Monday, Jun. 12, 2000
A Rocking-Chair Campaign
By LANCE MORROW
Ever since Super Tuesday, Al Gore and George W. Bush have been comparatively quiescent. We know, however, that this is a fool's paradise. We are enjoying, so to speak, the summer of 1939, an eerie calm before the inevitable hideousness begins.
I have conducted an informal poll: no one wants this campaign to happen.
No decent person looked forward to World War II either. But I believe the campaign need not occur, at least not in the way we dread.
In the 19th century, many presidential candidates thought it unseemly to do actual campaigning for the office. Thus Ulysses S. Grant in 1868 retired to Galena, Ill., and demurely waited for November.
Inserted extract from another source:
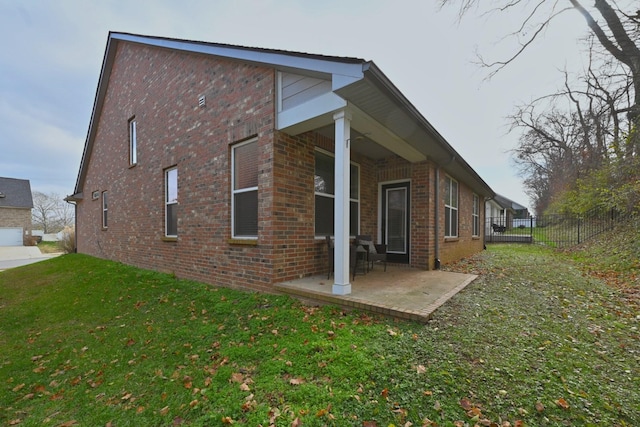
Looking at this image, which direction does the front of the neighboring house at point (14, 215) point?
toward the camera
William McKinley withdrew to his front porch in Ohio and ran the race in a rocking chair. This is a tradition that cries out for reinstatement. Let Al Gore and George W. Bush go home and remain there in decorous silence until November.
No, critics will say, that would only make things worse. The campaign would be taken over by gaudily negative advertising and spinmeister surrogates far more vicious and irresponsible than the actual candidates.
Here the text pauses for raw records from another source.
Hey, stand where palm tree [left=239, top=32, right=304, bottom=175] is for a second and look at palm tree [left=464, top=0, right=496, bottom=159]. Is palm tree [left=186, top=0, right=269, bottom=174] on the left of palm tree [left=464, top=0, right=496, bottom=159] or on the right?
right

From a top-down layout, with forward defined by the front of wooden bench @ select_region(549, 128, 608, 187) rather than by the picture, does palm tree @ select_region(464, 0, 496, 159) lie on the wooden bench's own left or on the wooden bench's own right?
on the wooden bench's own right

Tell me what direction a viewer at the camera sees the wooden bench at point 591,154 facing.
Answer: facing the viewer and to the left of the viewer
This is where New Age politics joins hands with 19th century precedent. I propose that the candidates get out of their rocking chairs one night a week and participate in a kind of post-Clinton presidential Olympics, an event that might, in the TV listings, be called Who Wants to Be a President? The game would consist of a series of challenges, exemplary events that would test the candidates while sparing the public their self-serving improvisations.
A sampling of the events:
--Take charge at the scene of an accident before the police arrive. Perform CPR.
--Diaper a baby. (A real mess, please.)
--Do 50 push-ups.
--Attempt simultaneous translation of a half-hour speech by Strom Thurmond.
--Prepare a dinner for eight with two hours' notice, using only what food is available in the house.
--Complete the following joke: a priest and a rabbi meet while they are out walking their dogs. They are old friends. The priest is walking a golden retriever, the rabbi a Chihuahua. They decide to go to a nearby restaurant for lunch...
--Fire an employee in such a way that he leaves the building saying, "Bless you, Mr. Gore/Mr. Bush!"
--Draw a freehand map of the world. Fill in the capital cities, heads of state, principal industries and most important crops.
--In September write an essay entitled "What I Did Last Summer to Prepare for the Presidency of the U.S."
--Grand finale: define the word is.
Ideas for other challenges will surface. My son Justin suggests that each candidate be asked to demonstrate a proficiency in dancing the lambada, the forbidden dance of love. I reject the idea. It does not comport with the dignity of the office.